Madrid.- El escenario de la Sala Pequeña del Teatro Español de Madrid se iluminará y levantará su telón mañana, el día de Jueves Santo, para ofrecer "En el monte del olvido", una obra que "no es ni religiosa ni irreverente", ha explicado Alfonso Zurro, autor y director del montaje.

Al abordar un pasaje evangélico, la gente puede pensar que es una obra "anticlerical e irreverente", pero "En el monte del olvido" no es una obra religiosa, sino una reflexión que "cada persona vivirá en función de sus creencias personales", cuenta el director.

"Juntamente con él crucificaron a dos ladrones, uno a la derecha y otro a la izquierda", texto evangélico de San Mateo que presenta una curiosa revisión del episodio de la muerte de Cristo, en el que Zurro se ha basado para montar la obra "En el monte del olvido".

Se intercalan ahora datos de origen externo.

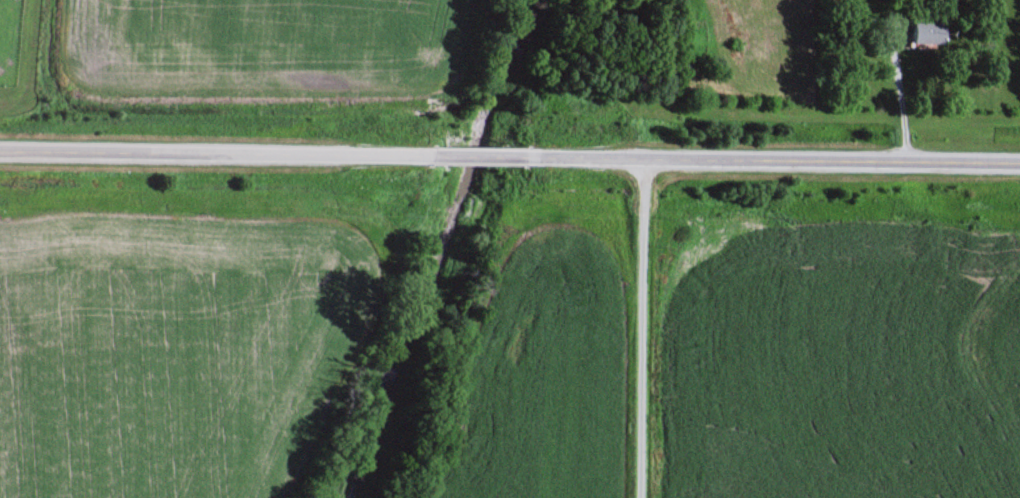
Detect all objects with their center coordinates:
building: (928, 31)
road: (212, 153)
road: (473, 156)
road: (771, 161)
road: (641, 328)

El director se ha imaginado que los dos malhechores han sido crucificados antes que Jesucristo, persona a la que ni siquiera conocen, pero mientras esperan ansiosos su llegada comienzan a conversar

Conversación que transcurre sobre la cruz y versa sobre "la vida, la muerte y el destino que les espera". Uno es un incrédulo y el otro alberga alguna esperanza en su incierto futuro.

Poco habitual en el teatro contemporáneo, la figura de Cristo es el protagonista absoluto de la obra, "pero en ningún momento aparece en escena", desvela.

"Cierto es que Jesucristo no es una figura habitual en el teatro y considero que los dramaturgos no debemos temer entrar en procesos históricos que ayuden a pensar y plantear dudas a la sociedad actual", explica Zurro.

Esta pieza teatral, que juega con todos los referentes pictóricos e iconos religiosos de nuestra cultura, incluidos los pasos de Semana Santa, cuenta con un único personaje femenino, Eloína Marcos, "que se encarga de cerrar las disyuntivas que se plantean a lo largo de la obra".

Respecto a la puesta en escena, ilusionado y orgulloso, Alfonso Zurro explica que los actores Alex Peña y Nacho Bravola, que durante toda la obra permanecen crucificados, "viven una tortura a diario", a la que se han ido acostumbrando muy poco a poco a lo largo de los ensayos".